Strewth! If that is the FT's assessment, what will the vicious euro-sceptic press make of him?

The Dalek image can only be intended as a reference to Mr Buckby's previous incarnation as a strategist at New Labour's Millbank headquarters during the 1997 general election campaign. He led the party's advertising team and also dreamt up the pledge card, the credit card-sized list of five election promises. The Millbank experience taught him the classic skills of rebuttal, pre-buttal and what he describes as "assertive" relationships with journalists.

More important, for someone whose jobs in journalism have been with the BBC and FT, it widened his focus from the navel-gazing of the elite echelons of the media. "The polls show that about 15 per cent of people are vocal one way or the other on the euro. The other 85 per cent are open minded," he says.

To get its message across to the great majority, Britain in Europe will look beyond the national press, where most newspapers have entrenched positions, to TV and radio, to free sheets, women's and lifestyle magazines, the ethnic and local press, and any other vehicles he can think of.

Yet it is bound to be an uphill struggle. At least since the elections for the European Parliament in June the agenda has been set by the euro- sceptic press. Mr Buckby's own decision to postpone the official launch of Britain in Europe's campaign until September has been portrayed as another sign of weakness and disarray in the pro-euro camp. "We're engaged in a long battle," he says. "This is not a make or break period. I made a decision to postpone the launch so that we could have all our ducks in a row."

That includes moving offices, installing ISDN lines and setting up a press briefing room during the summer. Getting all the organisational detail right is the first task, and clearly another important Millbank lesson.
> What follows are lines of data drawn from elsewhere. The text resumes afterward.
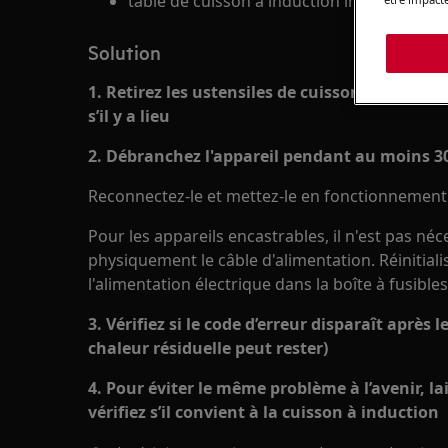
table de cuisson à induction intégrée
Solution
1. Retirez les ustensiles de cuisson froids ou
s’il y a lieu
2. Débranchez l'appareil pendant au moins 3
Reconnectez-le et mettez-le en fonctionnement
Pour les appareils encastrables, il n'est pas né
physiquement le câble d'alimentation. Réinitiali
l'alimentation électrique dans la boîte à fusib
3. Vérifiez si le code d’erreur disparaît après 
chaleur résiduelle peut rester)
4. Pour éviter le même problème à l’avenir, lai
vérifiez s’il convient à la cuisson à induction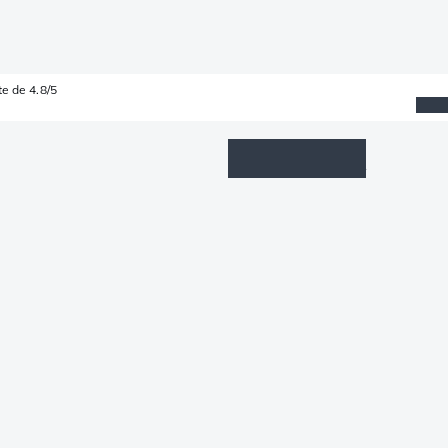
e de 4.8/5
Wishlist
Connexion
Panier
The next task is to start trying to shift the perception among opinion formers that the euro is a bad news story. "We will stop the free run our opponents have enjoyed," Mr Buckby promises. But he takes care not to raise expectations of a dramatic shift in opinion, comparing his job to the slow and delicate task of turning around a supertanker. It cannot be helpful to the director of the pro-euro campaign to have to respect the delicacies of a Government not prepared to give its unequivocal backing to the single currency. Earlier this month it was reported that the Prime Minister had only agreed to appear on the Britain in Europe platform if the campaign emphasised that it was pro-Europe rather than simply pro- single currency. Had the campaign been watered down at all in return for some prime ministerial support? Mr Buckby replies that the campaign is a broad coalition, including senior representatives of all three main parties. If it is not government policy to join the euro now - but rather to prepare and decide later - then that is what the government will support. "We are campaigning to maintain a credible option for Britain to join a successful single currency," he says. That includes the European reform agenda. Indeed, he argues that the breadth of support for the campaign is, on the contrary, a strength.
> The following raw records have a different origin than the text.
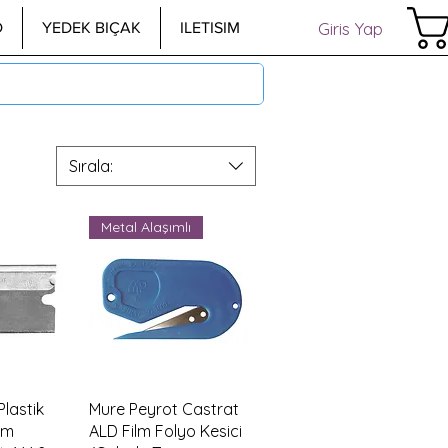
Giris Yap
D
YEDEK BIÇAK
ILETISIM
Sırala:
Metal Alaşımlı
akış
Hızlı Bakış
lastik
Mure Peyrot Castrat
am
ALD Film Folyo Kesici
"We are about to unveil an amazing historical coalition," Mr Buckby says enthusiastically. The Prime Minister, the former Conservative Deputy Prime Minister and the Chancellor and the leader of the Liberal Democrats will appear on the same platform, along with leaders of many big companies and trades union leaders. "These are all the natural leaders of that open- minded 85 per cent," he says.

Certainly, as a journalist on the receiving end of both campaigns, I can only agree that Britain in Europe has to pep up its administration and take some initiative. It seems harsh to blame the Government for failing to set a positive pro-euro agenda if the principal pro-euro campaign group has also been inactive to the point of invisibility. One reason it was possible for the euro-sceptic press to dominate the agenda so entirely during the June election campaign was the absence of any other agenda. Neither the Government, nor Michael Heseltine and Kenneth Clarke, would take the initiative, for different reasons; but euro campaigners failed to do so too.

Mr Buckby, who started his career at the BMP advertising agency, promises that this will change - he has all sorts up his sleeve. What's more, he believes it really matters.

"Britain's relations with Europe are the most important political issue of the latter half of the 20th century and the first half of the 21st," he says. It's all most un-Dalek-like.